Only lines holding the word "Contents" are wanted. Copy them from the listing below.

[Exercise input — start]

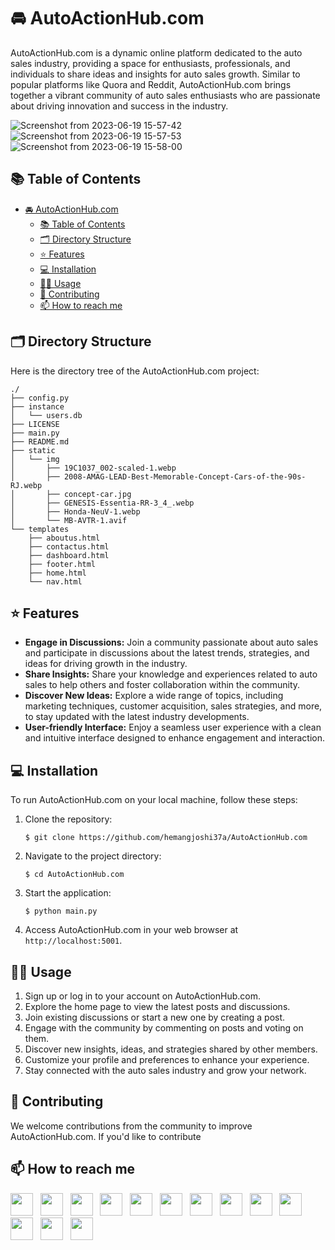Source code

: # 🚘 AutoActionHub.com

AutoActionHub.com is a dynamic online platform dedicated to the auto sales industry, providing a space for enthusiasts, professionals, and individuals to share ideas and insights for auto sales growth. Similar to popular platforms like Quora and Reddit, AutoActionHub.com brings together a vibrant community of auto sales enthusiasts who are passionate about driving innovation and success in the industry.

![Screenshot from 2023-06-19 15-57-42](https://github.com/hemangjoshi37a/AutoActionHub.com/assets/12392345/3ac180d2-e6de-46c5-a79f-f4c83d4786a2)
![Screenshot from 2023-06-19 15-57-53](https://github.com/hemangjoshi37a/AutoActionHub.com/assets/12392345/80f86a43-4147-4ee2-90d5-19f79741e12c)
![Screenshot from 2023-06-19 15-58-00](https://github.com/hemangjoshi37a/AutoActionHub.com/assets/12392345/f897604e-fed2-4772-a0b5-5cc490b59e68)

## 📚 Table of Contents

- [🚘 AutoActionHub.com](#-autoactionhubcom)
  - [📚 Table of Contents](#-table-of-contents)
  - [🗂️ Directory Structure](#️-directory-structure)
  - [⭐ Features](#-features)
  - [💻 Installation](#-installation)
  - [👩‍💻 Usage](#-usage)
  - [🤝 Contributing](#-contributing)
  - [📫 How to reach me](#-how-to-reach-me)

## 🗂️ Directory Structure

Here is the directory tree of the AutoActionHub.com project:

```
./
├── config.py
├── instance
│   └── users.db
├── LICENSE
├── main.py
├── README.md
├── static
│   └── img
│       ├── 19C1037_002-scaled-1.webp
│       ├── 2008-AMAG-LEAD-Best-Memorable-Concept-Cars-of-the-90s-RJ.webp
│       ├── concept-car.jpg
│       ├── GENESIS-Essentia-RR-3_4_.webp
│       ├── Honda-NeuV-1.webp
│       └── MB-AVTR-1.avif
└── templates
    ├── aboutus.html
    ├── contactus.html
    ├── dashboard.html
    ├── footer.html
    ├── home.html
    └── nav.html
```

## ⭐ Features

- **Engage in Discussions:** Join a community passionate about auto sales and participate in discussions about the latest trends, strategies, and ideas for driving growth in the industry.
- **Share Insights:** Share your knowledge and experiences related to auto sales to help others and foster collaboration within the community.
- **Discover New Ideas:** Explore a wide range of topics, including marketing techniques, customer acquisition, sales strategies, and more, to stay updated with the latest industry developments.
- **User-friendly Interface:** Enjoy a seamless user experience with a clean and intuitive interface designed to enhance engagement and interaction.

## 💻 Installation

To run AutoActionHub.com on your local machine, follow these steps:

1. Clone the repository:

   ```shell
   $ git clone https://github.com/hemangjoshi37a/AutoActionHub.com
   ```

2. Navigate to the project directory:

   ```shell
   $ cd AutoActionHub.com
   ```

3. Start the application:

   ```shell
   $ python main.py
   ```

4. Access AutoActionHub.com in your web browser at `http://localhost:5001`.

## 👩‍💻 Usage

1. Sign up or log in to your account on AutoActionHub.com.
2. Explore the home page to view the latest posts and discussions.
3. Join existing discussions or start a new one by creating a post.
4. Engage with the community by commenting on posts and voting on them.
5. Discover new insights, ideas, and strategies shared by other members.
6. Customize your profile and preferences to enhance your experience.
7. Stay connected with the auto sales industry and grow your network.

## 🤝 Contributing

We welcome contributions from the community to improve AutoActionHub.com. If you'd like to contribute

## 📫 How to reach me
[<img height="36" src="https://cdn.simpleicons.org/similarweb"/>](https://hjlabs.in/) &nbsp;
[<img height="36" src="https://cdn.simpleicons.org/WhatsApp"/>](https://wa.me/917016525813) &nbsp;
[<img height="36" src="https://cdn.simpleicons.org/telegram"/>](https://t.me/hjlabs) &nbsp;
[<img height="36" src="https://cdn.simpleicons.org/Gmail"/>](mailto:hemangjoshi37a@gmail.com) &nbsp;
[<img height="36" src="https://cdn.simpleicons.org/LinkedIn"/>](https://www.linkedin.com/in/hemang-joshi-046746aa) &nbsp;
[<img height="36" src="https://cdn.simpleicons.org/facebook"/>](https://www.facebook.com/hemangjoshi37) &nbsp;
[<img height="36" src="https://cdn.simpleicons.org/Twitter"/>](https://twitter.com/HemangJ81509525) &nbsp;
[<img height="36" src="https://cdn.simpleicons.org/tumblr"/>](https://www.tumblr.com/blog/hemangjoshi37a-blog) &nbsp;
[<img height="36" src="https://cdn.simpleicons.org/StackOverflow"/>](https://stackoverflow.com/users/8090050/hemang-joshi) &nbsp;
[<img height="36" src="https://cdn.simpleicons.org/Instagram"/>](https://www.instagram.com/hemangjoshi37) &nbsp;
[<img height="36" src="https://cdn.simpleicons.org/Pinterest"/>](https://in.pinterest.com/hemangjoshi37a) &nbsp;
[<img height="36" src="https://cdn.simpleicons.org/Blogger"/>](http://hemangjoshi.blogspot.com) &nbsp;
[<img height="36" src="https://cdn.simpleicons.org/gitlab"/>](https://gitlab.com/hemangjoshi37a) &nbsp;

[Exercise input — finish]

◆ **Written answer**
## 📚 Table of Contents
  - [📚 Table of Contents](#-table-of-contents)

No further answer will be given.